[T3] Leak Down Test and Rich Running

Jeremy Menzies skellzangelz at hotmail.com
Wed Nov 2 21:05:10 PDT 2011










Hello All,
I was doing some diagnostic tests on my stock '71 FI Squareback last week and thought I'd see if anyone had some ideas/input on some of my findings.  I'll try to cut a two month ordeal short.
Story:I drove to San Diego (about 600 miles each way from SF) and on the way back the car started running poorly and losing power.  It felt as if the engine was out of balance and the whole car had a heavy vibration accompanying the power loss.
Data:I finally got some time to take it to do some tinkering with my mechanic friend (who works on old air-cooled Porsches) and found that the #2 cylinder seemed to be not firing (no response from pulled plug wires or injectors).  The plug was black all over the electrode and insulator which I took to be carbon fouling causing it to not spark or spark intermittently (the running problem is somewhat intermittent, driving OK then coming on and off).  So, I figure that's part of why I'm losing it but am not yet positive on why it's fouling in the first place.
Next, I did a compression and leak down test with the following results.Compression:  #1- 135lbs  #2- 130lbs  #3- 140lbs  #4- 140lbs, which is all around about 5lbs lower than the last check, done in July.Leak down:  #1~13%,  #2~45%!  #3~12%  #4~26%
After cleaning the plug (which made it run way better) and a little run around, we hooked it up to the smog machine to find that it's running very rich.  It's showing at least 4.6-5.3% CO at about 850-875 warm idle rpm.  I read one D-Jet manual list 2.8-3.1% for '69-'70 and .7% for '72 (with no listing for '71 and '73).  So, I assume (and my friend was saying) that it should be around 1-2%.  This added some info to the puzzle and led me to concoct the following theory.
Theory one is that #2 is leaking enough past the rings that, when combined with the very rich mixture, is fouling the plug and causing it to drop out.  Along with this, #2 dropping is causing extra wear (26% leak) on #4 since it's right across from #2.  When #2 drops, #4 has to pick up more of it's slack than 1 and 3 and is that is taking more of a toll on #4.  This doesn't explain the rich running and cause of the lost cyl., though.

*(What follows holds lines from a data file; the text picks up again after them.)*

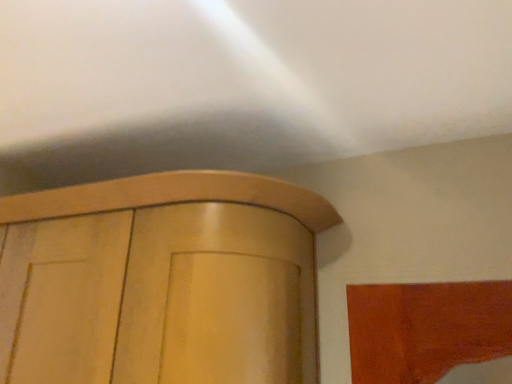
Measure the distance between point (271, 244) and camera.

Point (271, 244) is 35.51 inches away from camera.

This screenshot has height=384, width=512. Find the location of `light wood cupboard at center`. light wood cupboard at center is located at coordinates (161, 281).

What do you see at coordinates (161, 281) in the screenshot?
I see `light wood cupboard at center` at bounding box center [161, 281].

Measure the distance between light wood cupboard at center and camera.

A distance of 30.49 inches exists between light wood cupboard at center and camera.

In order to face light wood cupboard at center, should I rotate leftwards or rightwards?

It's best to rotate left around 21.690 degrees.

What is the approximate width of light wood cupboard at center?

The width of light wood cupboard at center is 16.63 inches.

Identify the location of light wood cupboard at center. (161, 281).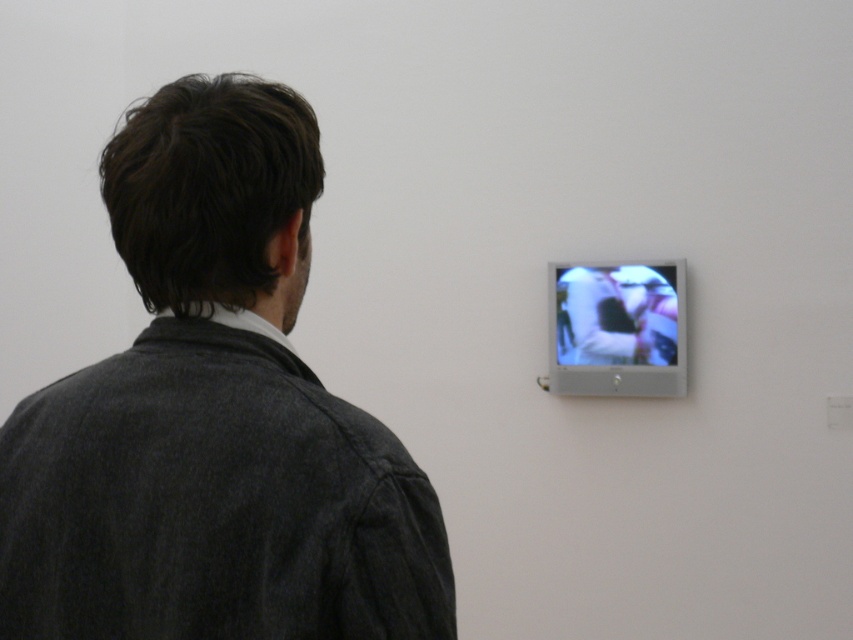
You are an art critic observing the scene. You notice the dark gray woolen jacket at center and the matte silver screen at upper right. Which object is positioned closer to you in this view?

The dark gray woolen jacket at center is closer to the viewer than the matte silver screen at upper right.

You are a security guard in an art gallery. You need to ensure that visitors maintain a minimum distance of 8 feet from the matte silver screen at upper right to prevent reflections. A visitor is wearing a dark gray woolen jacket at center. Are they currently within the required safety distance?

The dark gray woolen jacket at center is 8.31 feet from the matte silver screen at upper right. Since 8.31 feet is greater than the required 8 feet minimum distance, the visitor is within the safety guidelines and not too close to the screen.

You are an art curator assessing the layout of the exhibition space. You notice the dark gray woolen jacket at center and the matte silver screen at upper right. Which object occupies more space in the scene?

The dark gray woolen jacket at center occupies more space in the scene as it is bigger than the matte silver screen at upper right.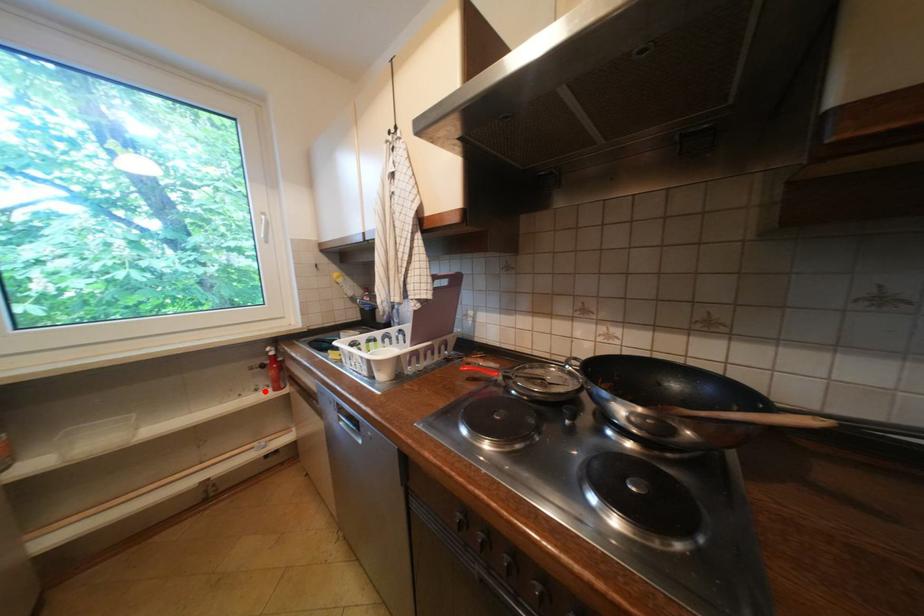
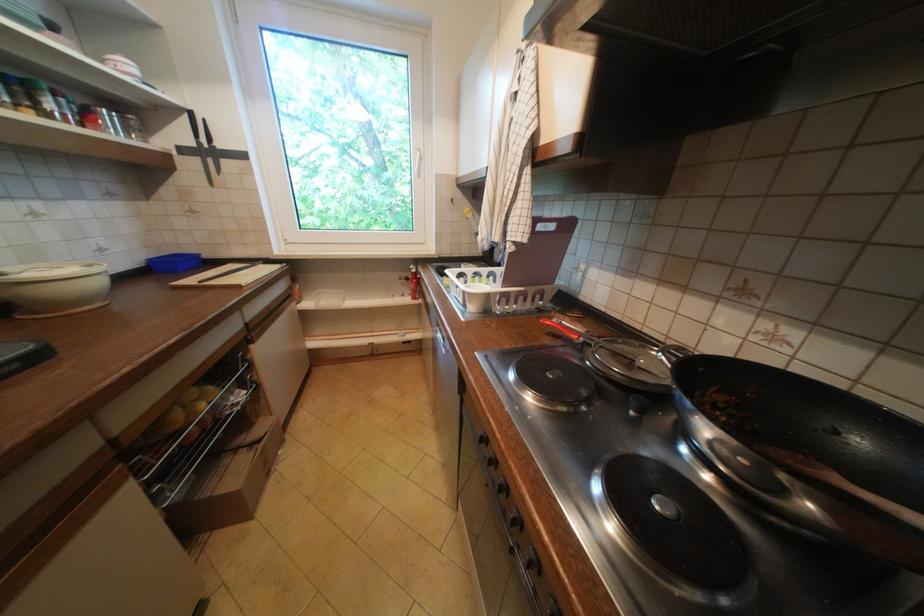
The point at the highlighted location is marked in the first image. Where is the corresponding point in the second image?

(410, 296)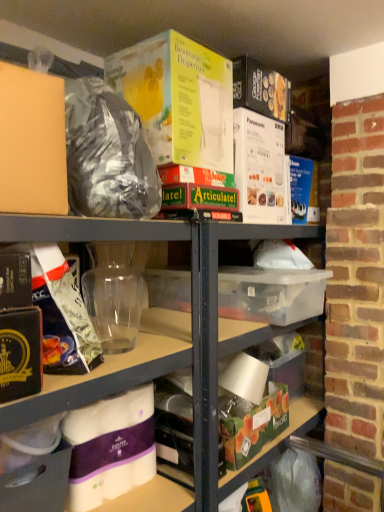
Question: Is shiny metallic bag at upper left not inside transparent plastic storage box at center, placed as the second storage box when sorted from left to right?

Choices:
 (A) no
 (B) yes

Answer: (B)

Question: Does shiny metallic bag at upper left appear on the right side of transparent plastic storage box at center, acting as the second storage box starting from the right?

Choices:
 (A) no
 (B) yes

Answer: (A)

Question: Considering the relative sizes of shiny metallic bag at upper left and transparent plastic storage box at center, placed as the second storage box when sorted from left to right, in the image provided, is shiny metallic bag at upper left wider than transparent plastic storage box at center, placed as the second storage box when sorted from left to right,?

Choices:
 (A) yes
 (B) no

Answer: (B)

Question: Is shiny metallic bag at upper left positioned with its back to transparent plastic storage box at center, arranged as the 3th storage box when ordered from the bottom?

Choices:
 (A) yes
 (B) no

Answer: (B)

Question: Is the position of shiny metallic bag at upper left more distant than that of transparent plastic storage box at center, placed as the second storage box when sorted from left to right?

Choices:
 (A) yes
 (B) no

Answer: (B)

Question: From a real-world perspective, relative to transparent plastic jar at center, positioned as the second yoghurt in top-to-bottom order, is transparent plastic storage box at center, acting as the second storage box starting from the right, vertically above or below?

Choices:
 (A) above
 (B) below

Answer: (B)

Question: Is transparent plastic storage box at center, arranged as the 3th storage box when ordered from the bottom, in front of or behind transparent plastic jar at center, which is the second yoghurt from bottom to top, in the image?

Choices:
 (A) front
 (B) behind

Answer: (B)

Question: From the image's perspective, is transparent plastic storage box at center, acting as the second storage box starting from the right, positioned above or below transparent plastic jar at center, positioned as the second yoghurt in top-to-bottom order?

Choices:
 (A) above
 (B) below

Answer: (B)

Question: Considering the positions of point (269, 289) and point (132, 246), is point (269, 289) closer or farther from the camera than point (132, 246)?

Choices:
 (A) closer
 (B) farther

Answer: (A)

Question: Based on their sizes in the image, would you say purple paper towel at lower left, positioned as the 1th yoghurt in bottom-to-top order, is bigger or smaller than transparent plastic jar at center, positioned as the second yoghurt in top-to-bottom order?

Choices:
 (A) small
 (B) big

Answer: (B)

Question: Is purple paper towel at lower left, which ranks as the 3th yoghurt in top-to-bottom order, in front of or behind transparent plastic jar at center, which is the second yoghurt from bottom to top, in the image?

Choices:
 (A) behind
 (B) front

Answer: (B)

Question: In the image, is purple paper towel at lower left, which ranks as the 3th yoghurt in top-to-bottom order, on the left side or the right side of transparent plastic jar at center, which is the second yoghurt from bottom to top?

Choices:
 (A) right
 (B) left

Answer: (B)

Question: Does point (125, 446) appear closer or farther from the camera than point (96, 329)?

Choices:
 (A) farther
 (B) closer

Answer: (B)

Question: In terms of size, does transparent plastic jar at center, positioned as the second yoghurt in top-to-bottom order, appear bigger or smaller than purple paper towel at lower left, positioned as the 1th yoghurt in bottom-to-top order?

Choices:
 (A) small
 (B) big

Answer: (A)

Question: Considering their positions, is transparent plastic jar at center, positioned as the second yoghurt in top-to-bottom order, located in front of or behind purple paper towel at lower left, positioned as the 1th yoghurt in bottom-to-top order?

Choices:
 (A) behind
 (B) front

Answer: (A)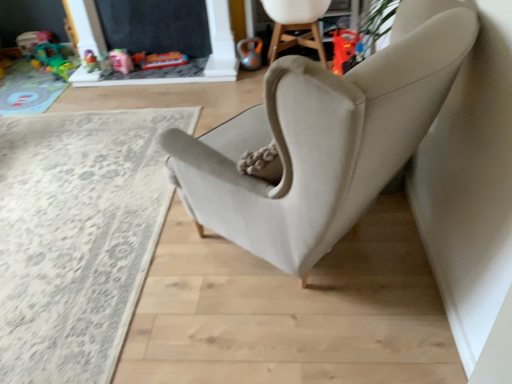
Find the location of `vacant area that lies in front of translucent plastic toy at upper left, which is the fourth toy from right to left`. vacant area that lies in front of translucent plastic toy at upper left, which is the fourth toy from right to left is located at coordinates (29, 73).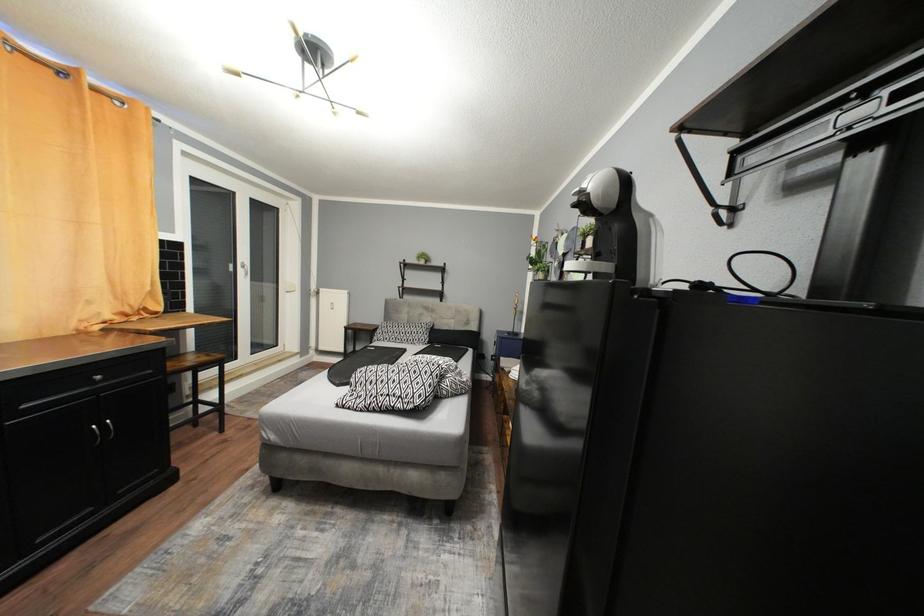
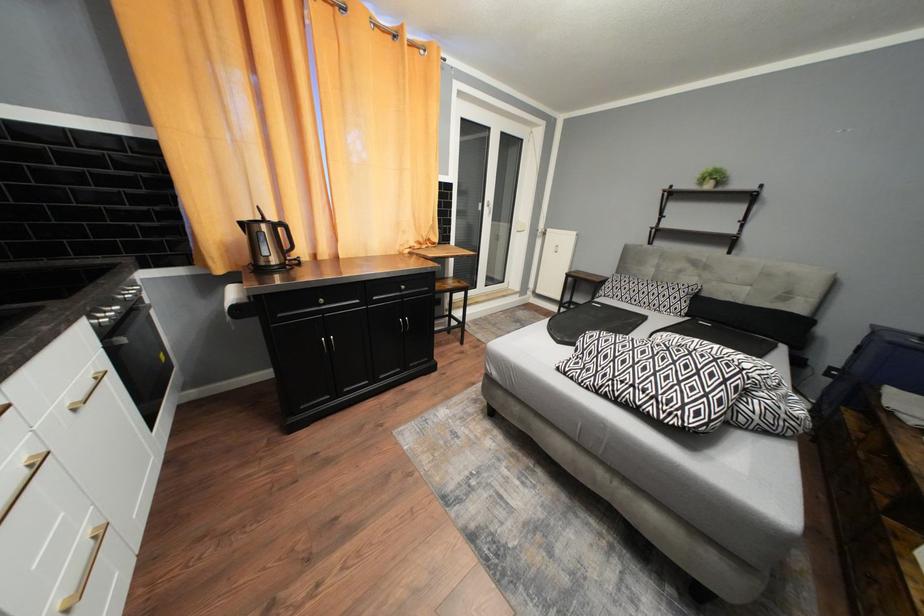
Question: The images are taken continuously from a first-person perspective. In which direction is your viewpoint rotating?

Choices:
 (A) Left
 (B) Right
 (C) Up
 (D) Down

Answer: (A)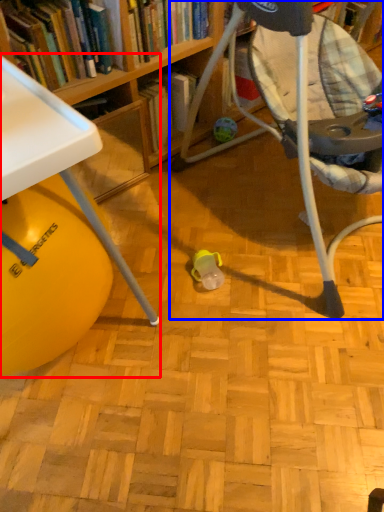
Question: Which point is closer to the camera, table (highlighted by a red box) or chair (highlighted by a blue box)?

Choices:
 (A) table
 (B) chair

Answer: (B)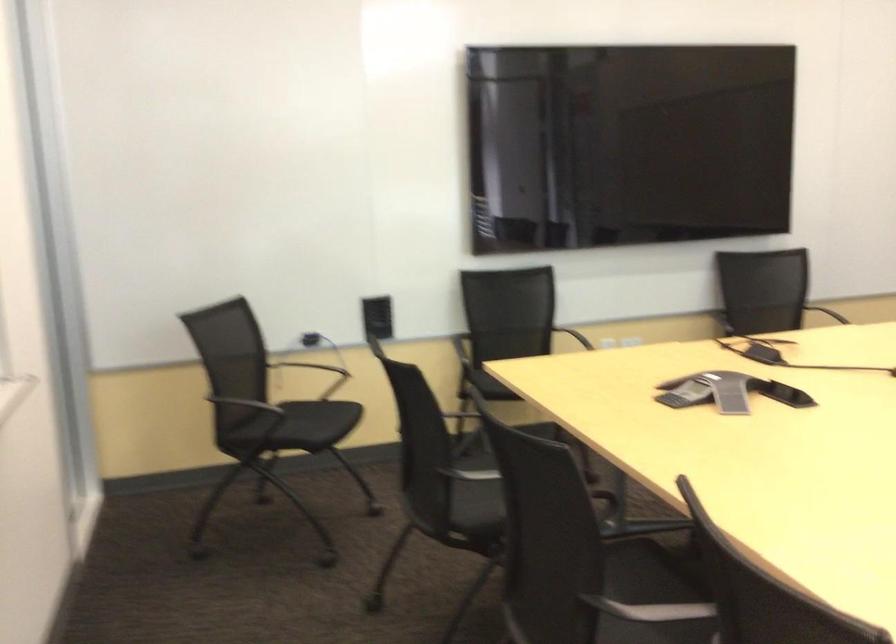
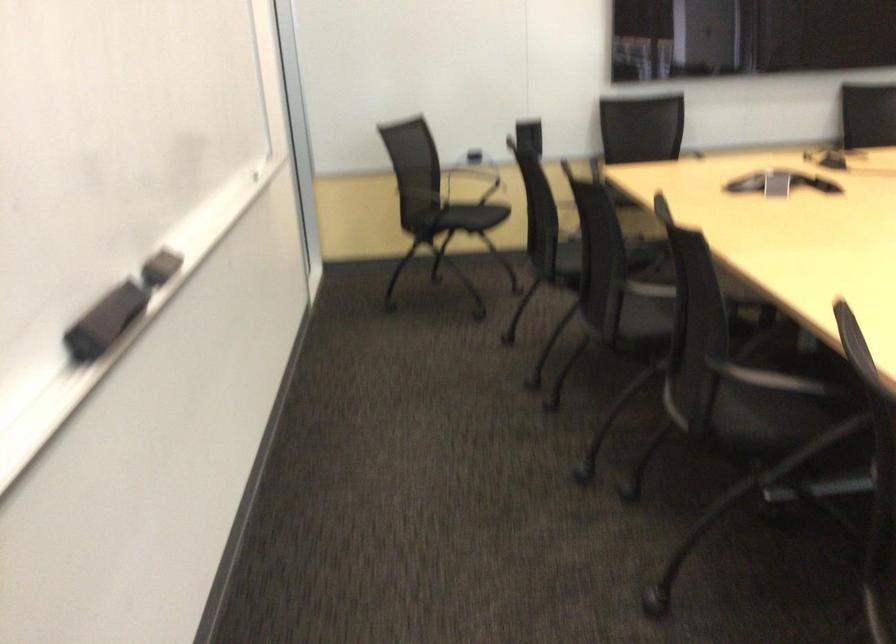
Question: I am providing you with two images of the same scene from different viewpoints. Which of the following objects are not visible in image2?

Choices:
 (A) chair armrest
 (B) black whiteboard eraser
 (C) chair sitting surface
 (D) none of these

Answer: (D)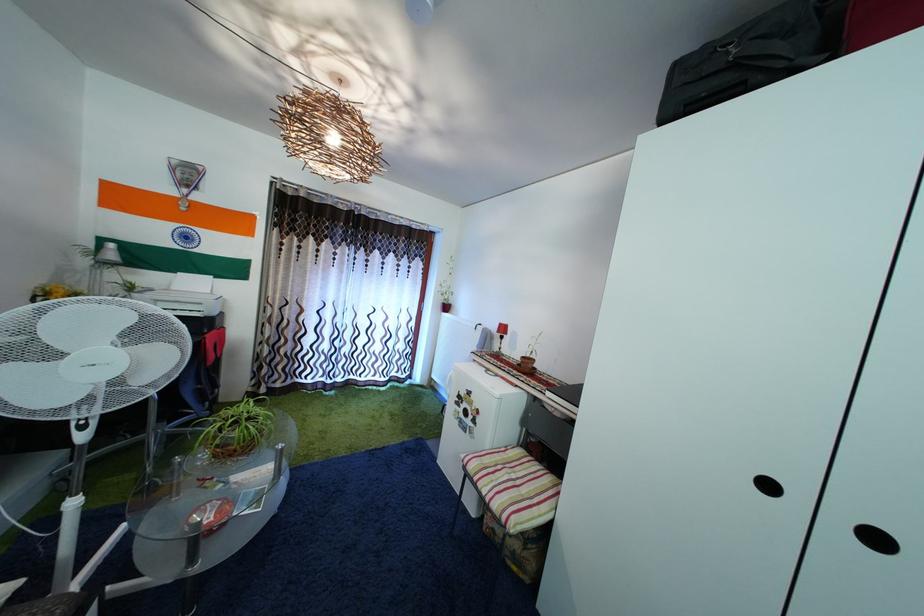
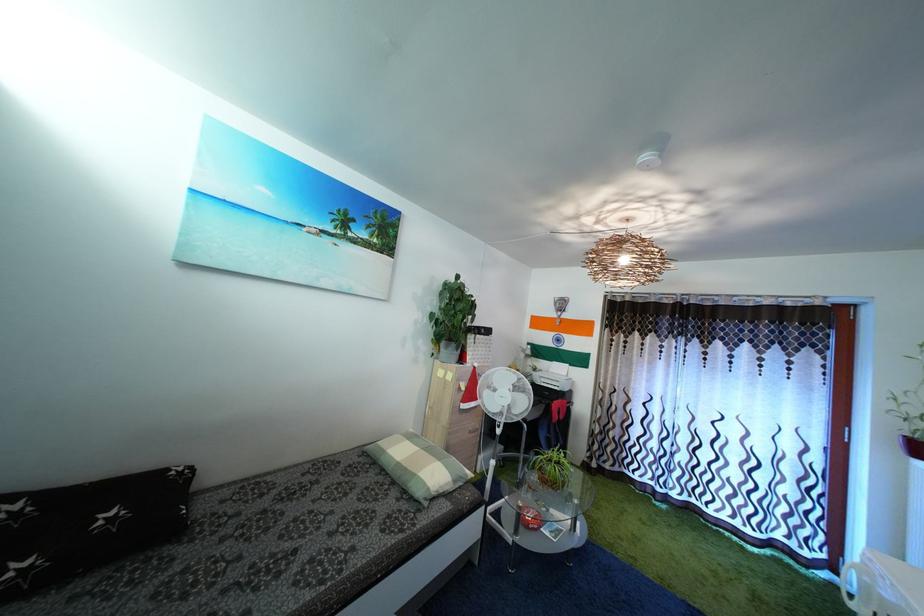
Question: How did the camera likely rotate?

Choices:
 (A) Left
 (B) Right
 (C) Up
 (D) Down

Answer: (A)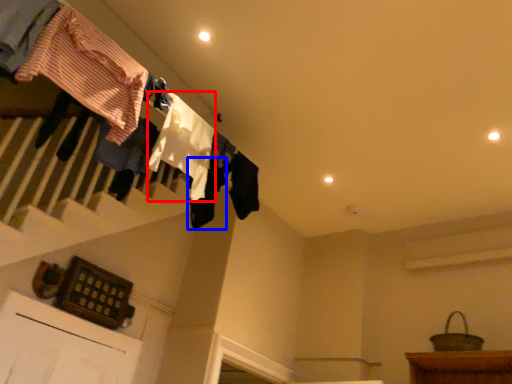
Question: Which of the following is the farthest to the observer, clothing (highlighted by a red box) or clothing (highlighted by a blue box)?

Choices:
 (A) clothing
 (B) clothing

Answer: (B)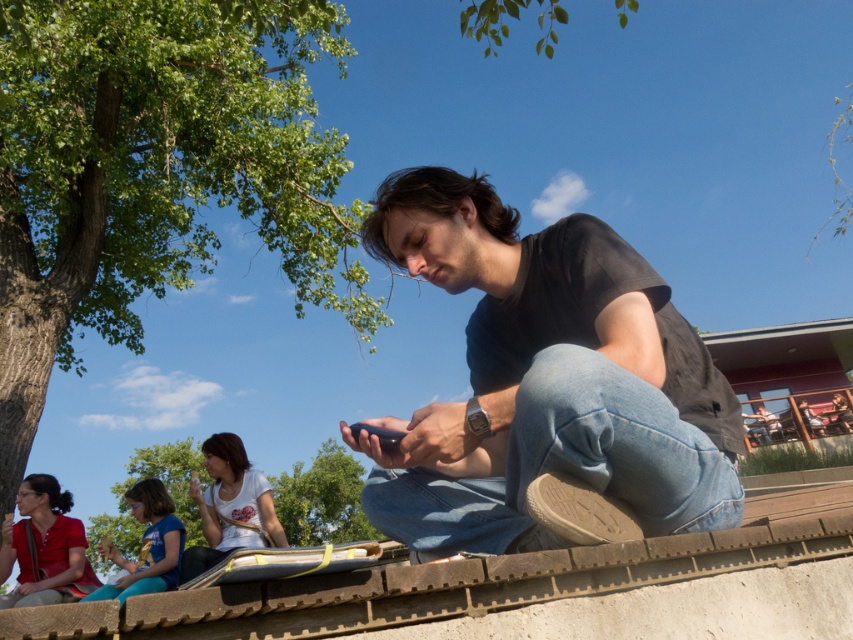
You are standing in the outdoor scene and want to take a photo of the white matte shirt at lower left without including the green leafy tree at upper left in the frame. Which direction should you move to achieve this?

Move to the right so that the white matte shirt at lower left is framed without the green leafy tree at upper left, which is positioned to its left.

You are a photographer trying to capture a candid shot of the black matte shirt at center and the light brown hair at lower left. Since you want to ensure both subjects are in focus, you need to know their vertical positioning. Which object is higher in the frame?

The black matte shirt at center is above light brown hair at lower left, so it is higher in the frame.

You are a photographer trying to capture a photo of both the black matte shirt at center and the light brown hair at lower left. Which object should you focus on first to ensure both are in sharp focus?

You should focus on the black matte shirt at center first because it is closer to you than the light brown hair at lower left, ensuring both will be in focus when using a camera with a shallow depth of field.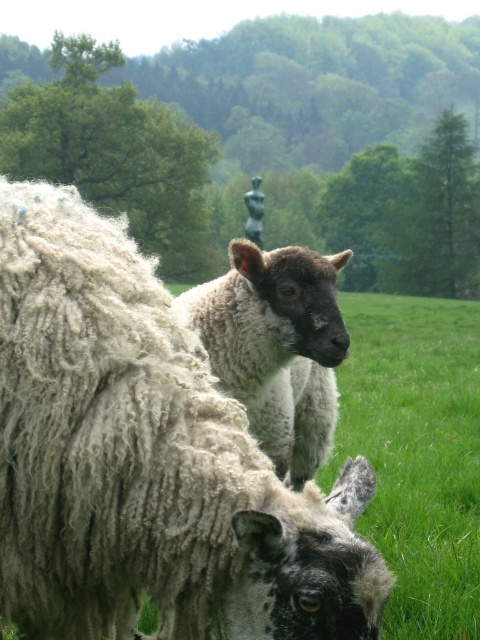
You are standing in the field looking at the curly woolen sheep at center. If you take one step forward, will you be closer than 5 feet to it?

The curly woolen sheep at center is currently 5.24 feet away from you. If you take one step forward, you would be closer than 5.24 feet, but since one step is typically about 2.5 to 3 feet, your new distance would be between 2.74 and 2.24 feet. Therefore, yes, you would be closer than 5 feet to the curly woolen sheep at center.

You are a farmer who needs to separate two animals in the field. The curly woolen sheep at center and the white woolen lamb at center are currently too close. What is the minimum distance you need to move one of them to ensure they are at least 4 feet apart?

The curly woolen sheep at center and white woolen lamb at center are currently 36.78 inches apart. Since 4 feet equals 48 inches, you need to move one of them at least 11.22 inches further away to reach the required distance of 48 inches.

You are standing at the point marked by the coordinates point (146, 460) in the image. Looking around, you see two sheep in the scene. Which sheep is directly in front of you?

Result: The curly woolen sheep at center is directly in front of you at point (146, 460).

I'm pretty positive the FI components are all systems go and none are failing outright.  I did a complete check of the FI components before the drive, went through the wiring harness checking resistance and cleaning, and rechecked the two temp sensors the other day, all with positive, in spec. results.  I've also replaced the voltage regulator and have a steady 13-14v at the fuse block (if I remember correctly).
I'm now wondering what I can try to lean out the mixture and to see if anyone has any input on what could cause such high leak down on #2.  I know that some people (like the previous owner's mechanic) mess with the screw on the MPS but I don't want to get into that because it doesn't seem like the right approach.  I've also heard that putting a small washer on the temp sensor(s) can lean things out but I don't know that that's true.  Does anyone know of some more adjustments or tests I can do to lean it out?  Any other theories on why I'm losing 2?  Are #2 and #4 on a slippery slope that is going to bring the whole lot down sooner than later?
Sorry for the length. I wanted to provide enough information to chew on, hope it's not too long.  Any and all input is welcome!